(SOURCE DATA)
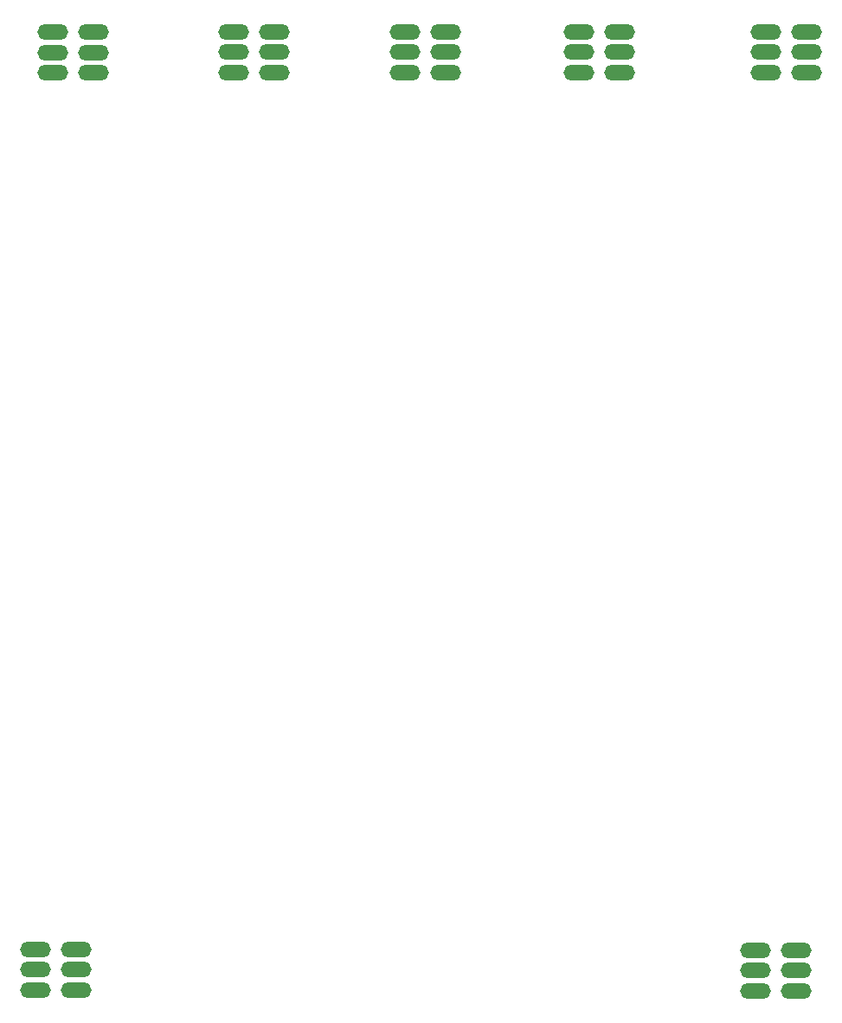
<source format=gbr>
G04 #@! TF.GenerationSoftware,KiCad,Pcbnew,5.1.5+dfsg1-2build2*
G04 #@! TF.CreationDate,2020-06-26T22:01:47+02:00*
G04 #@! TF.ProjectId,robo-car,726f626f-2d63-4617-922e-6b696361645f,rev?*
G04 #@! TF.SameCoordinates,Original*
G04 #@! TF.FileFunction,Paste,Top*
G04 #@! TF.FilePolarity,Positive*
%FSLAX46Y46*%
G04 Gerber Fmt 4.6, Leading zero omitted, Abs format (unit mm)*
G04 Created by KiCad (PCBNEW 5.1.5+dfsg1-2build2) date 2020-06-26 22:01:47*
%MOMM*%
%LPD*%
G04 APERTURE LIST*
%ADD10O,3.000000X1.500000*%
G04 APERTURE END LIST*
D10*
X4572000Y-3112000D03*
X4572000Y-5112000D03*
X4572000Y-7112000D03*
X8572000Y-3112000D03*
X8572000Y-5112000D03*
X8572000Y-7112000D03*
X26257000Y-7080000D03*
X26257000Y-5080000D03*
X26257000Y-3080000D03*
X22257000Y-7080000D03*
X22257000Y-5080000D03*
X22257000Y-3080000D03*
X39000000Y-3080000D03*
X39000000Y-5080000D03*
X39000000Y-7080000D03*
X43000000Y-3080000D03*
X43000000Y-5080000D03*
X43000000Y-7080000D03*
X60039000Y-7080000D03*
X60039000Y-5080000D03*
X60039000Y-3080000D03*
X56039000Y-7080000D03*
X56039000Y-5080000D03*
X56039000Y-3080000D03*
X78327000Y-7080000D03*
X78327000Y-5080000D03*
X78327000Y-3080000D03*
X74327000Y-7080000D03*
X74327000Y-5080000D03*
X74327000Y-3080000D03*
X77311000Y-96996000D03*
X77311000Y-94996000D03*
X77311000Y-92996000D03*
X73311000Y-96996000D03*
X73311000Y-94996000D03*
X73311000Y-92996000D03*
X2858000Y-92901000D03*
X2858000Y-94901000D03*
X2858000Y-96901000D03*
X6858000Y-92901000D03*
X6858000Y-94901000D03*
X6858000Y-96901000D03*
M02*

</source>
(End SOURCE DATA)
EXERCISE ▸ Among the records, count every line where "format" appears. Reply with the total alone.

THE ANSWER ▸ 2